Saturday, February 7, 2009

LCD Monitors

I was sitting in lab the other day, staring at my monitor, wondering why it appeared so twinkly. After all, it was an Apple Cinema Display (aluminum-frame) 23", very similar to the monitor I have at home (HP L2335 23"), but for some reason, it was annoying the heck out of me.

Curious, I opened my laptop to look at its screen, and the display was not sparkly at all, although it was quite glossy, true to form. So, arriving home that day, I took to looking up LCD monitor information. I was, of course, interested in the possibility of buying a cheap second monitor for myself. Through some digging, I was not surprised to find that those large, cheap LCD screens mostly use TN panel technology, just like laptop panels. And if you've seen laptop panels at a bit of a vertical or horizontal angle, then you've seen the primary bad quality about a TN panel, which is really shitty viewing angle. Beyond that, color reproduction is also quite poor, although response time is the fastest. This wasn't anything new to me, but I was trying to figure out the panel type for Apple's LED cinema display, assuming that I will be able to get my hands on an DVI->displayport adapter or some updated Mac Mini that has a displayport output. This website, which keeps a comprehensive list of S-IPS and H-IPS monitors seems to indicate that Apple's monitors have always been S-IPS or H-IPS. Now confused about the issue of H-IPS vs. S-IPS, I found another site, which actually addressed my original question. The likely culprit is probably the anti-glare coating on the monitor that is causing the "twinkling".
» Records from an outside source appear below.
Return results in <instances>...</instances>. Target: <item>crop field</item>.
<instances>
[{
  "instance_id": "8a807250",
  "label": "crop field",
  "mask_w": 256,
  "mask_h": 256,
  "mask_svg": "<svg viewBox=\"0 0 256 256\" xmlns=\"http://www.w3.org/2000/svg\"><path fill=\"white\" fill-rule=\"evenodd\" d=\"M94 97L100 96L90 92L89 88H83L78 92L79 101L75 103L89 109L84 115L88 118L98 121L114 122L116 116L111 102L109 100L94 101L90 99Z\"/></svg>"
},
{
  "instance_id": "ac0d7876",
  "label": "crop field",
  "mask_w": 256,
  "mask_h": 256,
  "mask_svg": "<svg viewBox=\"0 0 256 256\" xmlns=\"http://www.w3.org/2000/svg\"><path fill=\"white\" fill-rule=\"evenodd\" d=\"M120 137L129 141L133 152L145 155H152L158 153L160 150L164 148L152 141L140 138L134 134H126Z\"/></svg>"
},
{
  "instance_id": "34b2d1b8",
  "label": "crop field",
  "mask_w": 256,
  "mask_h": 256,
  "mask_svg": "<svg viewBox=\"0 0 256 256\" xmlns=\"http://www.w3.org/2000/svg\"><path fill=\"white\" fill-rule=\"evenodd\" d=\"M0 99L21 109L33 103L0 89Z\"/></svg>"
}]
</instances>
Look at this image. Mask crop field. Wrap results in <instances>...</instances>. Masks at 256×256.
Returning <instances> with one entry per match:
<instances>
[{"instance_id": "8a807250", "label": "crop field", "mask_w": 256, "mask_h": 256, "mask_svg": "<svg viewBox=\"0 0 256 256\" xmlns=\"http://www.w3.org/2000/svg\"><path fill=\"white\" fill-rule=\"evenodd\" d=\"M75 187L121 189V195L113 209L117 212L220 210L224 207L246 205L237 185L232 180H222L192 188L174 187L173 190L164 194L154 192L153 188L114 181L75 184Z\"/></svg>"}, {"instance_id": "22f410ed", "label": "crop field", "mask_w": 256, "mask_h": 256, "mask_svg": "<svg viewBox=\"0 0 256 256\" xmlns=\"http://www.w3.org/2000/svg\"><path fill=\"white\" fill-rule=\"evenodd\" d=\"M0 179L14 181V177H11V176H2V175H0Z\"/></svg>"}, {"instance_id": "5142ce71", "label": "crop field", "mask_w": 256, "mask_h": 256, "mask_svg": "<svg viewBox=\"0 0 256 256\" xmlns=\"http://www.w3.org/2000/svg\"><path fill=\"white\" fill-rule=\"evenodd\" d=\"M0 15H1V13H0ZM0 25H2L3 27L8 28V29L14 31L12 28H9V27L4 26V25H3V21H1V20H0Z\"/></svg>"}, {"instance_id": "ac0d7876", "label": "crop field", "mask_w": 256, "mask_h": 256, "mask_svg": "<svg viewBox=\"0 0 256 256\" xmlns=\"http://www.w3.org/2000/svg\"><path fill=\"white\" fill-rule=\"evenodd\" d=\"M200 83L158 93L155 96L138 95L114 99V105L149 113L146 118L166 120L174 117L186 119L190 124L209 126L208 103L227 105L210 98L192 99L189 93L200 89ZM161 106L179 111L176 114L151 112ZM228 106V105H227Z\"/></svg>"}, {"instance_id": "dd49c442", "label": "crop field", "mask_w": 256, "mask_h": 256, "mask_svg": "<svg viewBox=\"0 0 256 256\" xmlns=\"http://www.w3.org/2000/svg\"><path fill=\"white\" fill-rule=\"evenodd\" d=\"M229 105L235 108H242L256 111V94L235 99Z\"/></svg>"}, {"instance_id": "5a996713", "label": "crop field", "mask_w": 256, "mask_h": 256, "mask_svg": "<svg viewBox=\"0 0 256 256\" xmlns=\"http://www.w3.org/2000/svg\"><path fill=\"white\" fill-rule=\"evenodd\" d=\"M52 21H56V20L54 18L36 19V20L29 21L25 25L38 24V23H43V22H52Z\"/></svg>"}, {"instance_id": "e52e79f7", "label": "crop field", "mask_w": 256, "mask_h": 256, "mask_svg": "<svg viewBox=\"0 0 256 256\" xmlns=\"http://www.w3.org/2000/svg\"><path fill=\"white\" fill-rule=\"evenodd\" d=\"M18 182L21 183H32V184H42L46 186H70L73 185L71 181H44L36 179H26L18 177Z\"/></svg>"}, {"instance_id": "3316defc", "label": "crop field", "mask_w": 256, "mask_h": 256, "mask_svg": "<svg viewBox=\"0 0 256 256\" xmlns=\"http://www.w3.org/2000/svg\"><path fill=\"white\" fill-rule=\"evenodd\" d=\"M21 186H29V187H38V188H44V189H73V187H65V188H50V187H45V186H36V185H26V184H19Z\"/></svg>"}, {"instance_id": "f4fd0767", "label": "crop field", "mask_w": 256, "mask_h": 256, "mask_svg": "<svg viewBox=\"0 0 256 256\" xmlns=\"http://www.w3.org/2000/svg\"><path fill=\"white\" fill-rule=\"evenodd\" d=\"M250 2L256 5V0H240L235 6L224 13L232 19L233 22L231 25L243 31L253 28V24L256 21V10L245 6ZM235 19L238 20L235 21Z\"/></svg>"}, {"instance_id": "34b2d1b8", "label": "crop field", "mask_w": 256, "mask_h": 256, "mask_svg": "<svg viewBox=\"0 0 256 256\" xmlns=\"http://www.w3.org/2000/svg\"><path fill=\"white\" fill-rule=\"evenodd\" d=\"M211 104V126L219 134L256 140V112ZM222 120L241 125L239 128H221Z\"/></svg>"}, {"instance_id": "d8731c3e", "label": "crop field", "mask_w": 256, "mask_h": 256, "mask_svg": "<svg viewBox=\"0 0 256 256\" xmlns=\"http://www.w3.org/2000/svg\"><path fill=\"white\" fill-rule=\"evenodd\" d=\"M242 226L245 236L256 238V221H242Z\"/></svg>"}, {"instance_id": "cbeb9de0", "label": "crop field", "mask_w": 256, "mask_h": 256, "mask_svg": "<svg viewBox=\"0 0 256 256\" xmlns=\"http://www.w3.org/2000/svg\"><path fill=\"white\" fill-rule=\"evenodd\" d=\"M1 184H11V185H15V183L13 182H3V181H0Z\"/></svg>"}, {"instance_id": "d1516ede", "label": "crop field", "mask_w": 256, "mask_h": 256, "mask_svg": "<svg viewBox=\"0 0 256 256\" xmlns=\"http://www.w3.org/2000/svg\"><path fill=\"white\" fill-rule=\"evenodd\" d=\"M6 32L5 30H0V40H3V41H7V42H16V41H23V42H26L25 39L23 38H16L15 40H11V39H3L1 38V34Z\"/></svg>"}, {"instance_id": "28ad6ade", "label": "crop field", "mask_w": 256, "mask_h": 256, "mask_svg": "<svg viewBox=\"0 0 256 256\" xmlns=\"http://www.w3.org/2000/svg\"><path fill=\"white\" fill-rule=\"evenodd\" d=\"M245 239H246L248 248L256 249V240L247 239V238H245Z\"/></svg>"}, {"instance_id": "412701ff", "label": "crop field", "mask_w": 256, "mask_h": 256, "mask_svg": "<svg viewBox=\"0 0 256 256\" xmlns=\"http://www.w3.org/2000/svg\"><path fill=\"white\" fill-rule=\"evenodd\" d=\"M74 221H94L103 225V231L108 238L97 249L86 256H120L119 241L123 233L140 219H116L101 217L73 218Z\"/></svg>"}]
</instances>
Now, onto the amusing part of the whole issue, which is simply that Apple appears to have always used S-IPS and H-IPS panels, at least in their stand-alone monitors and the newer iMac's. Ironically, all the people who laugh at Apple fans who buy those products because they come with the "Apple Tax" are unaware of the display quality, esp. compared to some of the offerings by other manufacturers. (Certainly, the story of Dell pulling a bait-and switch with one of its monitors has been the source of a minor brouhaha in the past: the first rollout came with S-IPS [for reviews?] and then was switched over to S-PVA [for cheapness?].) All things considered, $800 (educational price) for a 24" LED-backlit H-IPS monitor is a pretty good deal. And for those more economically minded, the HP version without LED-backlighting is ~$600.

Oh, and HDCP, still hate its fucking guts.